Yesterday, the United States Supreme Court ruled that federal extortion and racketerring laws cannot be used to ban protests by violent anti-choice wackos.
Here is the text of a very good press release by the National Organization for Women (NOW) regarding this ruling:
February 28, 2006
Today the U.S. Supreme Court issued a ruling that could add to the increasing difficulty women face in obtaining reproductive health services. If the Court's 8-0 decision in Scheidler, et al., v. National Organization for Women (NOW), et al. and Operation Rescue v. NOW, et al. ushers in a return to clinic violence in the United States, NOW stands ready to fight in every jurisdiction.
For two decades, NOW has pursued every legal strategy, including three Supreme Court cases, to stave off the violent attacks that gripped this country from the mid-1980s to the mid-1990s. This case, brought under the Racketeer-Influenced and Corrupt Organizations (RICO) Act, was one of the most successful long-term strategies. The federal jury found unanimously that these defendants had engaged in a nationwide criminal enterprise to close women's health clinics through extortion, violence and threats of violence, and specified over a hundred acts in furtherance of their efforts.
The filing of this case and the resulting injunction, which protected clinics nationwide, contributed to the dramatic reduction in clinic violence that we have witnessed in recent years, and we will continue to use every legal tool at our disposal to protect women's right to obtain abortion services.
This case was never about protests or pickets—it was about violence and extortion. But without strong protections against clinic assaults, the legal right to abortion could become meaningless. If women are too terrified to walk into clinics and healthcare providers are too terrified to keep their doors open, then we will have lost the fight for reproductive freedom even with Roe v. Wade still on the books.
We will not let that happen. NOW helped to draft and enact the Freedom of Access to Clinic Entrances (FACE) Act in 1994, and we will use that law to its fullest extent in pursuing those who would use violent means to prevent women from making their own reproductive decisions.
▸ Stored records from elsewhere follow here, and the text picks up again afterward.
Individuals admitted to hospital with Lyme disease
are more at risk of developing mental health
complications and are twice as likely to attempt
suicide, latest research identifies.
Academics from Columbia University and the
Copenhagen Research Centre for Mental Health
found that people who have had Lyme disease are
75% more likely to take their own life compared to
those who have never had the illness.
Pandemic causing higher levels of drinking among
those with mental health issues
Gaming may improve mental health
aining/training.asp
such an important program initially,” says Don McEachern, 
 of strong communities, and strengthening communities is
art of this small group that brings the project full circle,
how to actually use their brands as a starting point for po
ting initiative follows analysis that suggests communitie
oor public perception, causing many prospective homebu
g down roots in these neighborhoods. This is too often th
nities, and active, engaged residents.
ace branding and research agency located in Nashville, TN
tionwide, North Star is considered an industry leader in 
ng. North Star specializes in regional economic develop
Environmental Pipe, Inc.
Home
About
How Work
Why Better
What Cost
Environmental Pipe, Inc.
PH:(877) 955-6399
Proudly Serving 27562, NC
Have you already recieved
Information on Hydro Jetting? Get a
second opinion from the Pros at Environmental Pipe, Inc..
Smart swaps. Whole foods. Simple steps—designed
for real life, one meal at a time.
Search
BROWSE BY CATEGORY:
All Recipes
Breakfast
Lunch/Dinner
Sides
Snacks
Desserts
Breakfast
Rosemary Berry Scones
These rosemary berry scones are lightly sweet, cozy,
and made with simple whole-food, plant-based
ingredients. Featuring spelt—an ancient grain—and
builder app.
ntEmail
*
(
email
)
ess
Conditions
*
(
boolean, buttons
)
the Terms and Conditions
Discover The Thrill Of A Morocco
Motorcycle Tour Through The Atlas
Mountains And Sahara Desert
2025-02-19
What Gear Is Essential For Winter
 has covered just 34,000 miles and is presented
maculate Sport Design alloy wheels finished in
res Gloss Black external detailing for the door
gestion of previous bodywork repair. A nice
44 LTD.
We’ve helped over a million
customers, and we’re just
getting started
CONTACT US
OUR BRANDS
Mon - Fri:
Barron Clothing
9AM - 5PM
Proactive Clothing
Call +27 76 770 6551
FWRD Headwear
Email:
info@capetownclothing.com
As Susan Hill (president of the National Women's Health Organization and owner of the two clinics that joined NOW in the lawsuit) said, "[w]e cannot allow anti-abortion extremists to take this decision as a signal to once again increase violent activity aimed at clinics and clinic staff."
In the coming weeks, our attorneys will make available a FACE kit that local clinics and lawyers can use to enforce the FACE act in their communities. We must do whatever is necessary to protect doctors and patients, or our legal right to abortion will be a hollow shell.
Joseph Scheidler, Randall Terry and other leaders of the self-described "pro-life mafia" had vowed to stop abortion "by any means necessary," and the ensuing attacks included arson, bombings, violent blockades, death threats and even murder. By vacating the injunction on narrow, technical grounds, the Supreme Court sided today with thugs and bullies, not peaceful protesters.